What do I still have time to win?
Sometimes there are even internal obstacles to a deal that can be easily overcome. For example, there might be a modification to an agreement that is sitting on your legal department’s desk. Or maybe a change has been made to a solution or service plan that, if agreed to, would allow you to win the opportunity. These are the types of things you can and should deal with before the end of the quarter.
What you shouldn’t do is start making pricing concessions that aren’t aligned with your overall business strategy, or accepting business that is outside of your real core target. Both will cost you more than you gain in the long run.

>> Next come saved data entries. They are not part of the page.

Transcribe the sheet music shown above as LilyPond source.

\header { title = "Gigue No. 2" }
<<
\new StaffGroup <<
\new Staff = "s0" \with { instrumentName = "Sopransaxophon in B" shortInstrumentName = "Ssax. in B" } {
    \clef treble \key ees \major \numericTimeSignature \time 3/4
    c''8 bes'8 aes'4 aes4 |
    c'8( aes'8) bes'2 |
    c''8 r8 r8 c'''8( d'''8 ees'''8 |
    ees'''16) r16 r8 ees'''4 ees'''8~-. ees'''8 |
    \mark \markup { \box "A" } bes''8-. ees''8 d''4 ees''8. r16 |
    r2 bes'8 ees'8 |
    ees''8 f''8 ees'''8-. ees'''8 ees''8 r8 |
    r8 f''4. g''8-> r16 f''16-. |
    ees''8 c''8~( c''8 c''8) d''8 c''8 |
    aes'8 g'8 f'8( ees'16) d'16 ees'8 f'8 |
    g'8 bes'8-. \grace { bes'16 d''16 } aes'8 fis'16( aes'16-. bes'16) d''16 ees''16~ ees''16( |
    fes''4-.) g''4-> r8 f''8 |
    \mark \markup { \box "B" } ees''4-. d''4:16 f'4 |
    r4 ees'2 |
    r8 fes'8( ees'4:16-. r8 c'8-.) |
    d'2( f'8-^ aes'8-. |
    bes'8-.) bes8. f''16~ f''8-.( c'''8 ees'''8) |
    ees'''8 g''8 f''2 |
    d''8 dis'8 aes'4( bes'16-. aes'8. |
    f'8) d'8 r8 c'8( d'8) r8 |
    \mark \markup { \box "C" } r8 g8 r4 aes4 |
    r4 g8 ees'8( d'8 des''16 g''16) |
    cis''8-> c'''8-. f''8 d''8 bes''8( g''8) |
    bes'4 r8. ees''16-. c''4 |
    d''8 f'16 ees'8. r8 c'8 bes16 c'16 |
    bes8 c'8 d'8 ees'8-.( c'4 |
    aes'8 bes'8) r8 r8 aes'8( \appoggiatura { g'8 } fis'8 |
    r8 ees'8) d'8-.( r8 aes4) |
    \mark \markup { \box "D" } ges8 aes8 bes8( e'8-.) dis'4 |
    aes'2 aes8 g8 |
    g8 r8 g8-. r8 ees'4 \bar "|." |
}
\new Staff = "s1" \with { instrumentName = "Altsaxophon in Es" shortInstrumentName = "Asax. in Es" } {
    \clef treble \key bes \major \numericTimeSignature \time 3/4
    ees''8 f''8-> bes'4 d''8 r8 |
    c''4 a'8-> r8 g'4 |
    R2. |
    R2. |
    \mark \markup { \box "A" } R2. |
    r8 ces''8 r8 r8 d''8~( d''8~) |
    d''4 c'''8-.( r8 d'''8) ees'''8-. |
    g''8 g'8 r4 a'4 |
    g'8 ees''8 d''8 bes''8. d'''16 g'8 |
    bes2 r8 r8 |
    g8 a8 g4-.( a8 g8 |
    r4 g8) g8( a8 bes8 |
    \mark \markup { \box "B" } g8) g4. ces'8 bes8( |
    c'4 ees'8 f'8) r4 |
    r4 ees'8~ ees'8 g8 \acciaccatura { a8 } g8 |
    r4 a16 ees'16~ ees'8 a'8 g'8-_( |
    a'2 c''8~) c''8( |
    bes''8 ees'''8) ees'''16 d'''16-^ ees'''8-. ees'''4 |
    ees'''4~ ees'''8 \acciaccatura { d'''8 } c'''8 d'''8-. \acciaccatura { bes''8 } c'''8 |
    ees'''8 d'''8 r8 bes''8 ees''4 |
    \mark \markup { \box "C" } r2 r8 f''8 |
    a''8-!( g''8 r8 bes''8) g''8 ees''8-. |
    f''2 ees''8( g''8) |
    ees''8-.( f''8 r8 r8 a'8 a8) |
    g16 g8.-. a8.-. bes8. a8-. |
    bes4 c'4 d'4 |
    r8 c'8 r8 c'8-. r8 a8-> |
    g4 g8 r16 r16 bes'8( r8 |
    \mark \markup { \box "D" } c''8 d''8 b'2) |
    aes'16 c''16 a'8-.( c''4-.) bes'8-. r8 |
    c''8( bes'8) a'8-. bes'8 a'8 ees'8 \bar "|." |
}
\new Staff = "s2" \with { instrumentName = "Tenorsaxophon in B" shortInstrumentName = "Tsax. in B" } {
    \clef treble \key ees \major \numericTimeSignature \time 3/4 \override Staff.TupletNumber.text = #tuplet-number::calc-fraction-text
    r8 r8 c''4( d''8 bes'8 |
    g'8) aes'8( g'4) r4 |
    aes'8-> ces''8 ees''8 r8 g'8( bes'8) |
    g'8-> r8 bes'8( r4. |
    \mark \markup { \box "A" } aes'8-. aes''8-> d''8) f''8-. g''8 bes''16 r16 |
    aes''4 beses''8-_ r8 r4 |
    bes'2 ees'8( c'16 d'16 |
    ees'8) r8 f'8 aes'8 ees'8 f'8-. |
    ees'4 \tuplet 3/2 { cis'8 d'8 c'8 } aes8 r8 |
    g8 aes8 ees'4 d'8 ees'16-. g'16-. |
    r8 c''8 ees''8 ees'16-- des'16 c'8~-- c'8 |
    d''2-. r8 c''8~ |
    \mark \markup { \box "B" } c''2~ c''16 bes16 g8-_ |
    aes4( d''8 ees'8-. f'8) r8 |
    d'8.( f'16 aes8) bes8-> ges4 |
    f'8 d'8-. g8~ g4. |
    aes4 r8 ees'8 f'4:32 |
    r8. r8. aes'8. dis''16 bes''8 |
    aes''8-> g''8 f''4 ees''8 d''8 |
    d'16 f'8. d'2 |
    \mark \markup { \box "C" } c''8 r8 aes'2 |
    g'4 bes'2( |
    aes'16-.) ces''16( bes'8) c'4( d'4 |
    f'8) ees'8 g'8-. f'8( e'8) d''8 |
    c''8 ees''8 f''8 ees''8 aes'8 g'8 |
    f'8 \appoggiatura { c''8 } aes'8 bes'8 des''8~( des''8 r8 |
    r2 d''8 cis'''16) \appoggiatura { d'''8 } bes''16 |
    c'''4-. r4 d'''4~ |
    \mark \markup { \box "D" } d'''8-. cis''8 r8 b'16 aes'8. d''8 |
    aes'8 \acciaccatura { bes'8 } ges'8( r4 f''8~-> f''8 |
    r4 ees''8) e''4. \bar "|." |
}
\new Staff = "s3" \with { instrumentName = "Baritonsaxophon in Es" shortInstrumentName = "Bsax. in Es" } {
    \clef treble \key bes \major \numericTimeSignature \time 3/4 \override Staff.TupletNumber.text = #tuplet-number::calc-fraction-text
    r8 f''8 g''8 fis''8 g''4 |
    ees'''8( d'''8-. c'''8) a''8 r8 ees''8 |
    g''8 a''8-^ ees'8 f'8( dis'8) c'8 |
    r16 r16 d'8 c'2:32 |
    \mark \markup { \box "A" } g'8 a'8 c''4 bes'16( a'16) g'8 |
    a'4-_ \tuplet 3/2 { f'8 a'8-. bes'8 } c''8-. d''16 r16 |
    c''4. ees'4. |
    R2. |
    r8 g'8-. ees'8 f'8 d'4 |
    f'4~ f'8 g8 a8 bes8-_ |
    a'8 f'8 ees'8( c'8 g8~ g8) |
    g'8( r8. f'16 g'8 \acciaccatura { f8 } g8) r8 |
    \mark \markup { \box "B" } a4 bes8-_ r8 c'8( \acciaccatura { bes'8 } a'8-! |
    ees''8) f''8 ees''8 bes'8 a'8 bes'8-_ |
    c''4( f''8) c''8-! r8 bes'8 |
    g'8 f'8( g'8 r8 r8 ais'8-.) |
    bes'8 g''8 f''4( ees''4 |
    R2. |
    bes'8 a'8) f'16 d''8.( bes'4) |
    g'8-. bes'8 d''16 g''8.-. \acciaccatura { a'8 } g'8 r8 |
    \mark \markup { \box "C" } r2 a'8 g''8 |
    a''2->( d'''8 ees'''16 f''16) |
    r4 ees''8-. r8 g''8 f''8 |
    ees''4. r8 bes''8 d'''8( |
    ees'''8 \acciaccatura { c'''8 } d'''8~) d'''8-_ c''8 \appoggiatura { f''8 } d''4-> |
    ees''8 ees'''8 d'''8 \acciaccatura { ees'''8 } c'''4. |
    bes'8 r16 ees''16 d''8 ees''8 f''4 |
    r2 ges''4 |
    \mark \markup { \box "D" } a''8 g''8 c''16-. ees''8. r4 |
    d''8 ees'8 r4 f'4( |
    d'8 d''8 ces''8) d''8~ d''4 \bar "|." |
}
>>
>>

What did I win? What did I lose? Why?
What new clients did you win? How did you win those clients? Who did you compete against? Why did your new clients choose you over the competition? What value proposition or offering positioned you to win? What are the differences in pricing, margins, services, and solutions, and what do those differences tell you about your business and sales efforts?
Questions like these will help you better understand what is working so you can do more of it.
What opportunities did you lose? Why did you lose them? Which of your competitors were chosen? What was it that allowed them to win the opportunity? How closely was your sales process followed on the opportunities you lost? What would you change if you had a chance to compete for this opportunity again?
These questions will help guide your future behavior as a sales force, as long as you take the time to be honest and thoughtful in completing the review.
What does next quarter look like?
As Jim Rohn used to say, “You plant in the spring, you harvest in the fall. No planting, no harvest.” Acquiring new clients and customers isn’t an endeavor that lends itself to cramming or last-minute heroic efforts.
In most cases, if your forecast isn’t what you need it to be, the answer is to increase your prospecting activities to ensure that you acquire the opportunities required to hit your number.
What do I need to change?
Most reporting is trailing. It is an autopsy; the body is already dead and there is nothing you can do to bring it back to life. The best way to make use of all of the data you have collected over the quarter is to add context. You need to discover what happened, why it happened, and what beliefs underlie your results.
The biggest mistake you can make at quarter’s end is to decide that next quarter will be improved by simply doing more. More activity is only the right answer when your activity is already low. In most cases, the greatest improvement is made through the changes you make after taking time to discover what activities might have led to better outcomes.
If you want to put up better numbers at the end of the next quarter, you need to start working on that result long before the current quarter closes. So start working to that end now.